以下のすべての記録の各行を一字一句変えずに書き写してください。ただし、画像を示す行は解答に含めないでください。
□ □ □ □
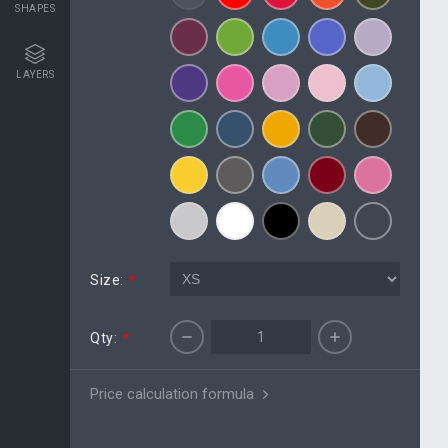
SHAPES
LAYERS
Size:
*
Qty:
*
Price calculation formula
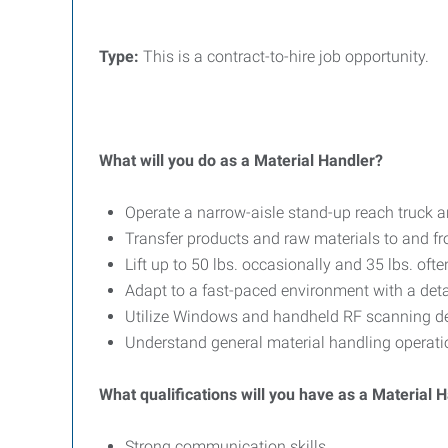
T
ype:
This is a contract-to-hire job opportunity.
What will you do as a Material Handler?
Operate a narrow-aisle stand-up reach truck an
Transfer products and raw materials to and fr
Lift up to 50 lbs. occasionally and 35 lbs. ofte
Adapt to a fast-paced environment with a deta
Utilize Windows and handheld RF scanning de
Understand general material handling operati
What qualifications will you have as a Material 
Strong communication skills.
□ □ □ □
**解答欄**
SHAPES
LAYERS
Size:
*
Qty:
*
Price calculation formula
T
ype:
This is a contract-to-hire job opportunity.
What will you do as a Material Handler?
Operate a narrow-aisle stand-up reach truck an
Transfer products and raw materials to and fr
Lift up to 50 lbs. occasionally and 35 lbs. ofte
Adapt to a fast-paced environment with a deta
Utilize Windows and handheld RF scanning de
Understand general material handling operati
What qualifications will you have as a Material 
Strong communication skills.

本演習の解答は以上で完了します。